The 2018 Retirement Confidence Survey is out, and about two-thirds of Americans say they feel confident, or at least somewhat confident, in their ability to retire comfortably. Yet nearly the same number say that preparing for retirement makes them feel stressed.
You may think that these feelings arise because so many have saved very little. Among respondents who are still working, 45 percent report that the total value of their household’s savings and investments, excluding the value of their primary home and any defined benefit pension plans, is less than $25,000. Nine percent report totals of $25,000 to $49,999, 11 percent have $50,000 to $99,999, 15 percent are at $100,000 to $249,999 and 21 percent have $250,000 or more.
But when many of those who have saved very little call my radio show or podcast, they don’t actually seem stressed. They are clear-eyed about their priorities and seem to know what they need to do. But for those who have managed to accumulate some money, usually $100,000 or more, that’s when the worries seem to start.
Perhaps the stress comes from not knowing or fearing what lies ahead. According to retirement survey, although so many are anxious about the future, a whopping 62 percent of workers have not actually calculated how much money they will need to have saved so that they can live comfortably in retirement. The RCS is a joint survey venture of the nonpartisan Employee Benefit Research Institute and research firm Greenwald & Associates.
It’s hard to feel confident about reaching a goal when you have no idea what it would take to do so or what your options might be to achieving that goal. There are a zillion retirement calculators available online, and I encourage everyone to try them out, but before you do you may want to ask yourself, “What am I so afraid of?”
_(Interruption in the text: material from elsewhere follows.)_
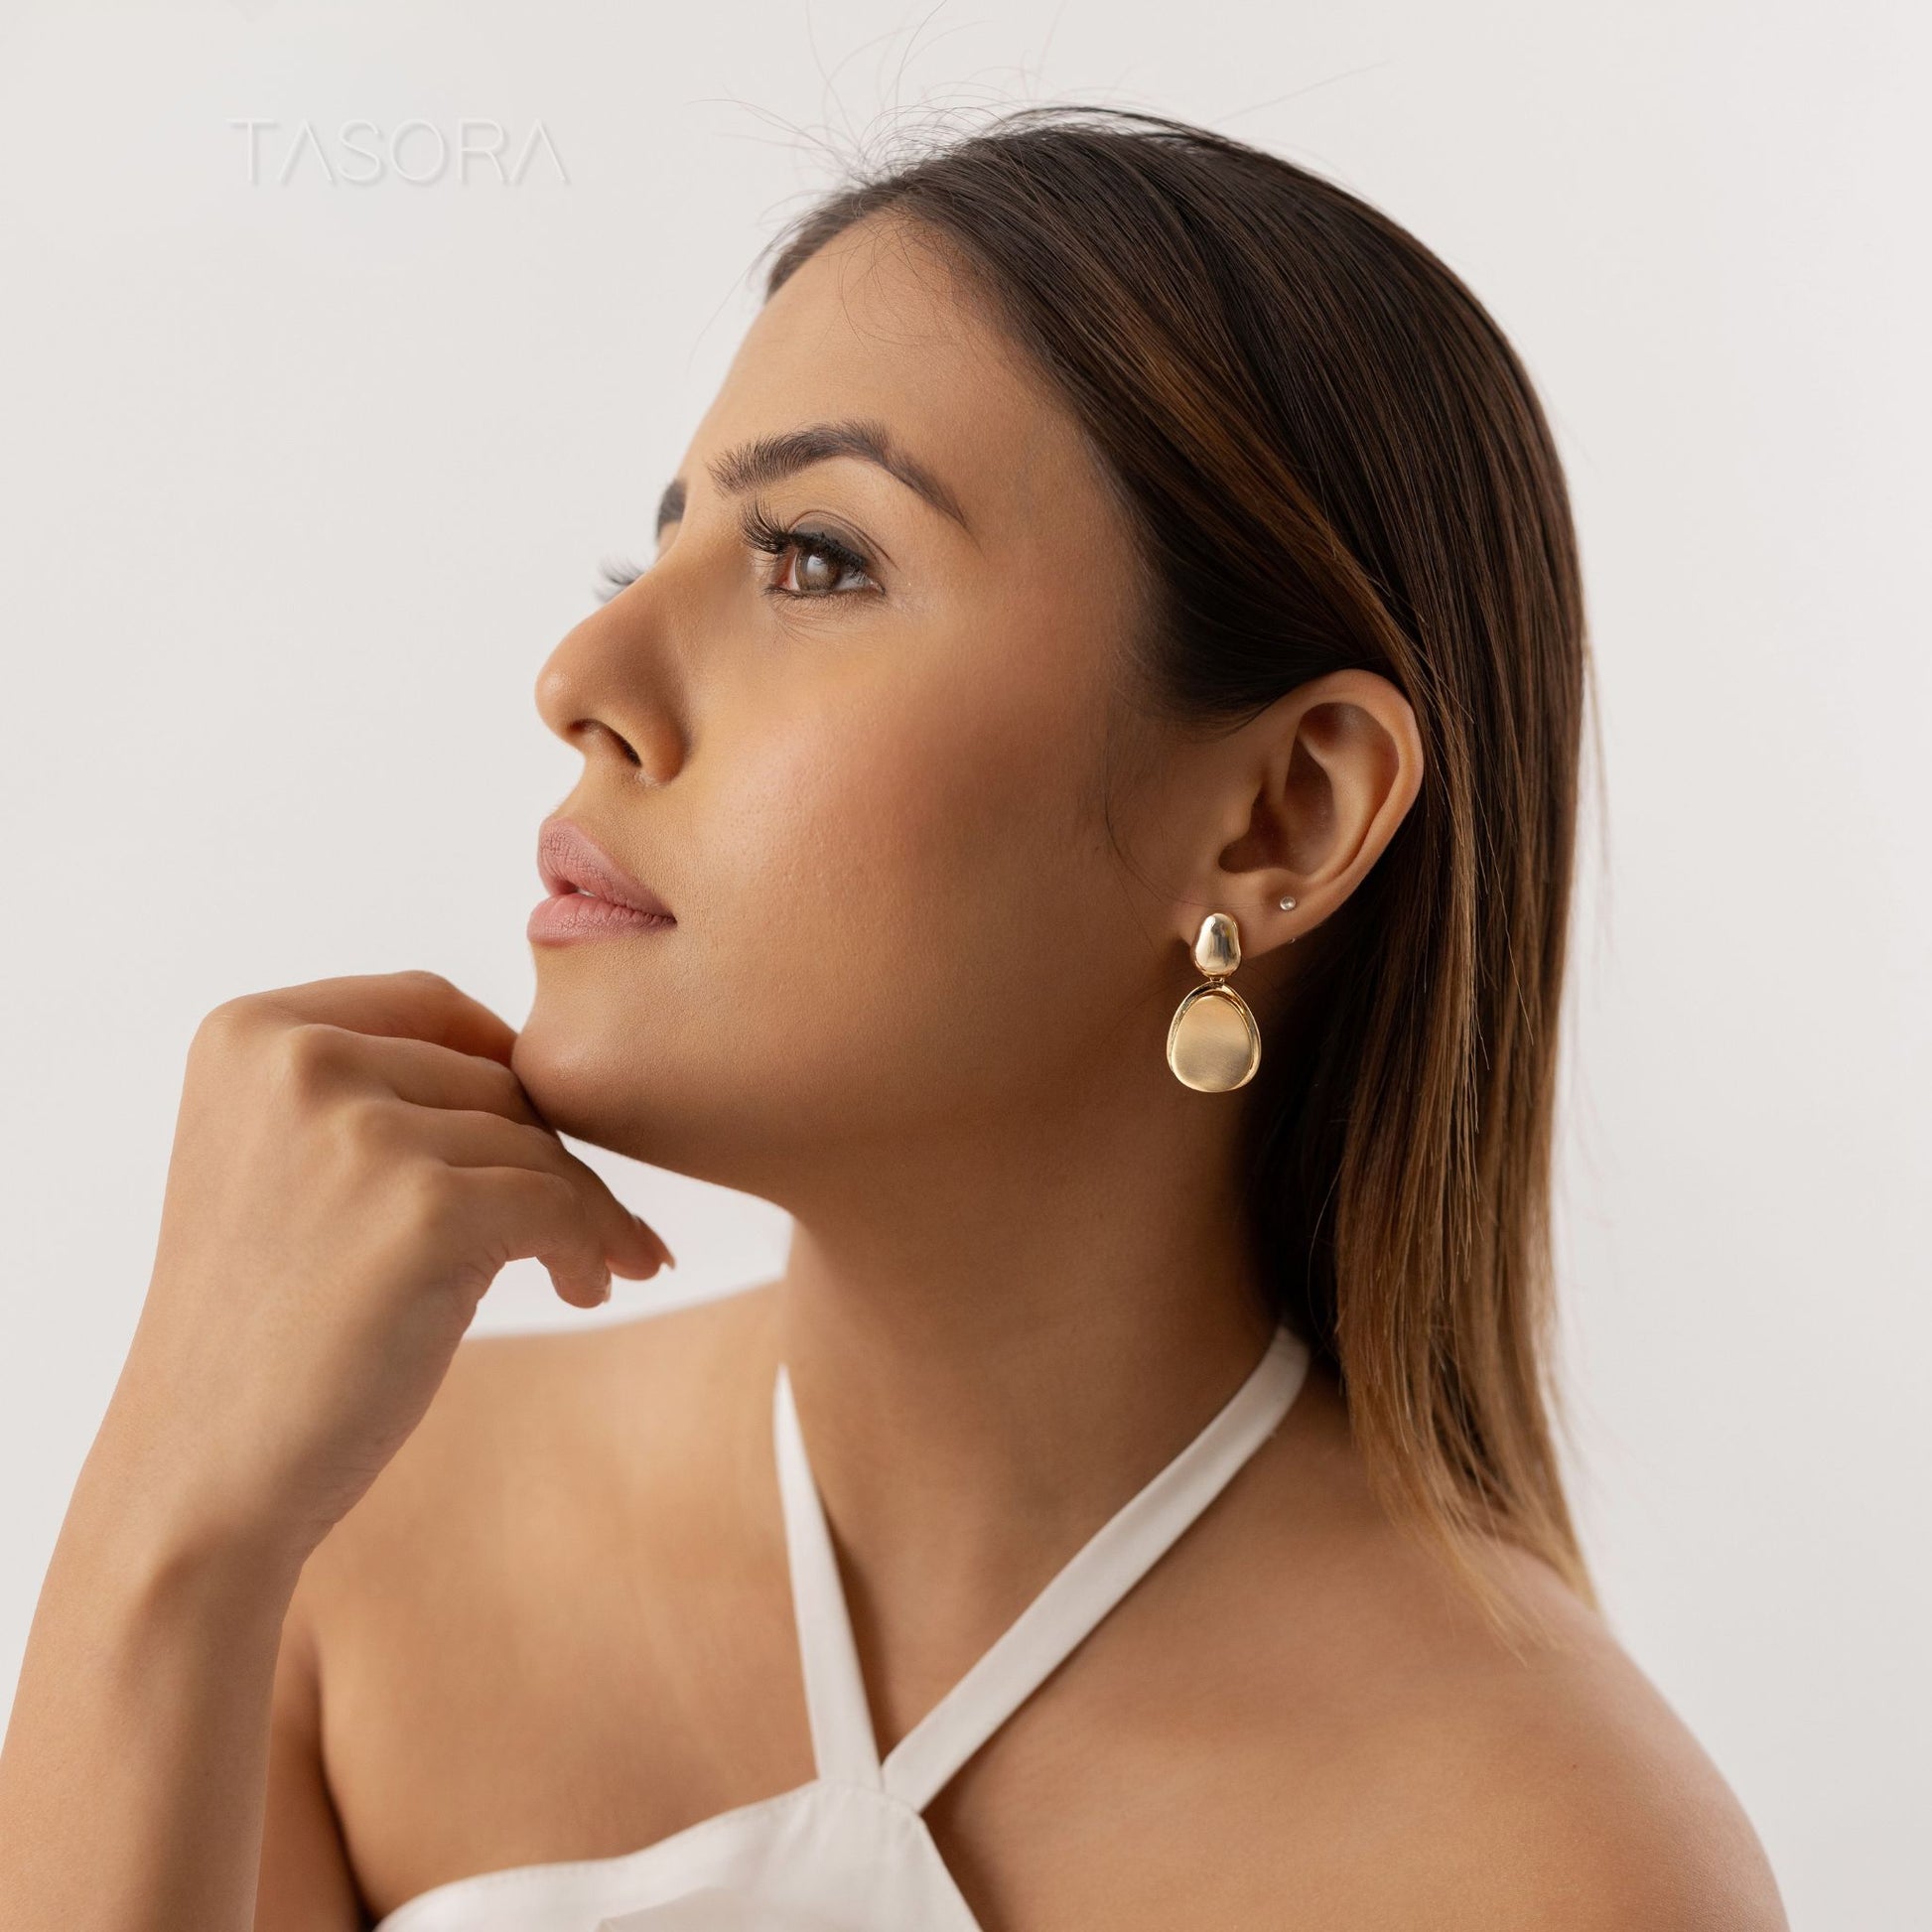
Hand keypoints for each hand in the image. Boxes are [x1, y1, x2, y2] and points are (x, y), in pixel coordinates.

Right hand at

If you are worried that you will not have enough, then doing nothing only makes the problem worse. Maybe the issue is that the process of projecting your retirement needs means you actually, finally, once and for all need to figure how much you are spending right now. That alone might deter many from addressing their retirement needs. And for some, the retirement-planning process may surface feelings of financial inadequacy.
But in my experience, I have found that the retirement-planning process can be enlightening and help you get on a path forward, but it can also raise tough choices. You may find that to hit your goals, you need to either save more today, reduce your income during retirement or work longer. Each has inherent upsides and downsides.
Saving more today sounds virtuous, but then you think, “Who knows what will happen? I should live for today!” Reducing income needs in retirement is a possibility, but then there’s the risk that when you actually are in retirement, it’s harder to downsize than you think.
Finally, working longer may sound like a great idea when you are 45, but 20 years in the future it might not be an option. The retirement survey found a startling disconnect in the survey between workers’ expectations about relying on income from work in retirement, compared to retirees’ actual experience: 68 percent of workers expect income from working to be either a major or a minor source of income in retirement, whereas only 26 percent of retirees say this income is a major or minor source.
For most, the retirement- planning process requires us to get real about what we are willing to do today to secure our future. The answers are rarely simple, but one thing is certain: Doing nothing is the worst option.